[[ EXTRACTED ENTRIES, beginning ]]

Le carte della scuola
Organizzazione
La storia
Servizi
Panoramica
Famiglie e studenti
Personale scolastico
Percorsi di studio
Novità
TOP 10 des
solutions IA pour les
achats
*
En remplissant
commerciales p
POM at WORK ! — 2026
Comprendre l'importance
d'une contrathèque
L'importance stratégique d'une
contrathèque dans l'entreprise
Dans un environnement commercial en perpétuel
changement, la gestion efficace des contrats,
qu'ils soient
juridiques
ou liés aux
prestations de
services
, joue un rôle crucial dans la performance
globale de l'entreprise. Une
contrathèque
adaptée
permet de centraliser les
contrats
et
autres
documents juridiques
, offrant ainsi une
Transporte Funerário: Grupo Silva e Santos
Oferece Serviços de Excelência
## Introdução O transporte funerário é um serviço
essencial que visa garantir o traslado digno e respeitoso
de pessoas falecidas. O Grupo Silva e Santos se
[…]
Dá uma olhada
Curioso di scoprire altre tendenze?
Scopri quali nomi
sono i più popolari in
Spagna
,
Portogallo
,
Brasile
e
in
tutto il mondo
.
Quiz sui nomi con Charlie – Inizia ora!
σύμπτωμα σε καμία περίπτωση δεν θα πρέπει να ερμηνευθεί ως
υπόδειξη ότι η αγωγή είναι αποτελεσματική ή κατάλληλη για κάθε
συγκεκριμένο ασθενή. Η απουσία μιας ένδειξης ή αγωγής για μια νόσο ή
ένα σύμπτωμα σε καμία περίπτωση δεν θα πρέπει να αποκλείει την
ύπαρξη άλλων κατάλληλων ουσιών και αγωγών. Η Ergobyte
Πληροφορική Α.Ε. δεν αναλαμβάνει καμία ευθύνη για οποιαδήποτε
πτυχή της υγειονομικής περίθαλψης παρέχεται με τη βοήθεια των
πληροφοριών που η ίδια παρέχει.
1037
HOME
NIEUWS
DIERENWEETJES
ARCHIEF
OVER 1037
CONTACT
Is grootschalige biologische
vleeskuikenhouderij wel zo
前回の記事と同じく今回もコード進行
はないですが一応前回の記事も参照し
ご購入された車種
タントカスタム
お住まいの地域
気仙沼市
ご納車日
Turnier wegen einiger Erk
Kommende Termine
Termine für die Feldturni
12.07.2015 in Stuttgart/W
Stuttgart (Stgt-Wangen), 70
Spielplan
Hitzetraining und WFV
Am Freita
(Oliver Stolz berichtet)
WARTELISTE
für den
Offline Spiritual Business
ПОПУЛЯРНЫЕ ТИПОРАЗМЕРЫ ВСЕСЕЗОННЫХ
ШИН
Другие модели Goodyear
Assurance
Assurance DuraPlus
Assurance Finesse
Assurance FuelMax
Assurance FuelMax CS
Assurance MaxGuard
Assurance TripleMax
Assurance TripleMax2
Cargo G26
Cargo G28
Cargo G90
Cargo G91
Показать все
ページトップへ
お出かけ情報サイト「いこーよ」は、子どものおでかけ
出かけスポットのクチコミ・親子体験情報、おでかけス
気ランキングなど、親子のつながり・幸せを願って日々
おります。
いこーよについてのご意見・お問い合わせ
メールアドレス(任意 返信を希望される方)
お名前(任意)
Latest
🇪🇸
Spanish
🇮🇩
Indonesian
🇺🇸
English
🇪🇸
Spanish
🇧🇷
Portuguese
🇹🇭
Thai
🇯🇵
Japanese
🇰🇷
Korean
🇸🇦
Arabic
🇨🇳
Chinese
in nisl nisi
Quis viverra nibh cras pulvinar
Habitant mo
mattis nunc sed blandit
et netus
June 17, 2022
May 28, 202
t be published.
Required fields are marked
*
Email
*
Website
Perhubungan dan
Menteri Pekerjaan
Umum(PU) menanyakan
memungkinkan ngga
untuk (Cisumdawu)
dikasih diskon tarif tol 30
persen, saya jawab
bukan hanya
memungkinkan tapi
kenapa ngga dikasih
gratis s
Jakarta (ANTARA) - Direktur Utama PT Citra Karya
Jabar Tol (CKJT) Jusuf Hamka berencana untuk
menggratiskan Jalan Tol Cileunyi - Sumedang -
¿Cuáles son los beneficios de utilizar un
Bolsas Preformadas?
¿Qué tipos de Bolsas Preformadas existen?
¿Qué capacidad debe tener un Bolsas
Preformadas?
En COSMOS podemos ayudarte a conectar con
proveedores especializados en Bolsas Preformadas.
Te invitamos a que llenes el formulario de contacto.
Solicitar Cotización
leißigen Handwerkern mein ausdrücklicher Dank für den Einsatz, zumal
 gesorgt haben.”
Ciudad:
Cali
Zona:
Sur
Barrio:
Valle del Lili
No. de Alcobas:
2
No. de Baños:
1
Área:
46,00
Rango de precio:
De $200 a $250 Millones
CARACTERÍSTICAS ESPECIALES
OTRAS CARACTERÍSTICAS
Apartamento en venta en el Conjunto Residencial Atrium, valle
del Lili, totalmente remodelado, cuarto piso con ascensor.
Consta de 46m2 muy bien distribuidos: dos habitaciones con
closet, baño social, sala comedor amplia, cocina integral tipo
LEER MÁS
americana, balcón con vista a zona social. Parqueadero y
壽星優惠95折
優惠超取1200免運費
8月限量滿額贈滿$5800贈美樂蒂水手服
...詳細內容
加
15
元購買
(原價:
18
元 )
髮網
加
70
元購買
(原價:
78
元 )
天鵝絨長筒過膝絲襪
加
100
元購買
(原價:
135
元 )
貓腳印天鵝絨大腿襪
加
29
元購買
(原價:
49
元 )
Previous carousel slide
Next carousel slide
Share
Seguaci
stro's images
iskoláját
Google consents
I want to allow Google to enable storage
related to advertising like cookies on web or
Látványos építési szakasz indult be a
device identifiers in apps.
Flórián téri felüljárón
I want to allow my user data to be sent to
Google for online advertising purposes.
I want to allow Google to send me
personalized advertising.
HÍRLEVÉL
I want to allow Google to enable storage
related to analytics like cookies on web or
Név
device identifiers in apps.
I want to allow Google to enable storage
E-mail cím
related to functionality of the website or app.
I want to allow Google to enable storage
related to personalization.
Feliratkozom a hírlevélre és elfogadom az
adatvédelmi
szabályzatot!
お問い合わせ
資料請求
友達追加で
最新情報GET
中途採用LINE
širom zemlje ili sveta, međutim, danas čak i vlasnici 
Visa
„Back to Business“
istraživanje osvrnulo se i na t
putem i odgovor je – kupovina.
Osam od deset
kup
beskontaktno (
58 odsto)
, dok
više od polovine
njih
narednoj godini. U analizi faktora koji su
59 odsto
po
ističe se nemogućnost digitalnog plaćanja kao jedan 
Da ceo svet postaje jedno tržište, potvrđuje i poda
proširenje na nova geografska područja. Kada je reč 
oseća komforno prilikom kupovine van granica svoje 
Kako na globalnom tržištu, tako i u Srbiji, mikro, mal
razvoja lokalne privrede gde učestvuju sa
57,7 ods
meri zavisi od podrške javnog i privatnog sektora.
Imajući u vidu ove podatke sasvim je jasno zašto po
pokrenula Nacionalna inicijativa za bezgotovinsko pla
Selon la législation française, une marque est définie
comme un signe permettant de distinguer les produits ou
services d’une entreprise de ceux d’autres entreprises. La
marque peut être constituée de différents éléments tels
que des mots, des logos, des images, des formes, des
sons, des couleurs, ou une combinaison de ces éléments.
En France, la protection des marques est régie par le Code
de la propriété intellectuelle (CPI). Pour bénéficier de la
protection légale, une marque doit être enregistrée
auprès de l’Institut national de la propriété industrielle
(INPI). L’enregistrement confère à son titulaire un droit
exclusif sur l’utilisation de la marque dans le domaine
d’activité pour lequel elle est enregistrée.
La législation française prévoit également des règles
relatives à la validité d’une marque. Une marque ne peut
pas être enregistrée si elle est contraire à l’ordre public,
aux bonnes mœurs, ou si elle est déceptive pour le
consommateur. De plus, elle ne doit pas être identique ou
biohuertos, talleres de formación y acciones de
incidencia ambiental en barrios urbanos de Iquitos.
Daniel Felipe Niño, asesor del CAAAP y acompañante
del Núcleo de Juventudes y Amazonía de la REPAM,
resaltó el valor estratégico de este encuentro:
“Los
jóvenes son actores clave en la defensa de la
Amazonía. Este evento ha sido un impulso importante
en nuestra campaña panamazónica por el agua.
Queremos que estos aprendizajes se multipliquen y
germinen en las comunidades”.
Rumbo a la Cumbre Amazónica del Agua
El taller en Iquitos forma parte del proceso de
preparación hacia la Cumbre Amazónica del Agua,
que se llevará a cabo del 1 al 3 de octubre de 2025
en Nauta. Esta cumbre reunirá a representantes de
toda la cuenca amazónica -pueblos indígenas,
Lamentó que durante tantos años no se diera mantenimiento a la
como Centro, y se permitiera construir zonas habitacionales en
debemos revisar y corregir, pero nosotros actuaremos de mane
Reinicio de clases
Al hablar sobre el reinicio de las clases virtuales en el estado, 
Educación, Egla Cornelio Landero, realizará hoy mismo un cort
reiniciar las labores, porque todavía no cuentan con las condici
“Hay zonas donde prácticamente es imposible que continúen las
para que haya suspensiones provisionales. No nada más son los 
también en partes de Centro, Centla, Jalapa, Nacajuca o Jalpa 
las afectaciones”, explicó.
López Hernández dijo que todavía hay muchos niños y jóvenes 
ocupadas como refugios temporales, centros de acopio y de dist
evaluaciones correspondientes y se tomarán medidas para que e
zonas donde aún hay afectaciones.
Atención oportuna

[[ EXTRACTED ENTRIES, end ]]

* **TASK DESCRIPTION**
Lines in the listing above that hold the string "Silva" need counting. Please reply with the total only.

* **ANSWER AREA**
2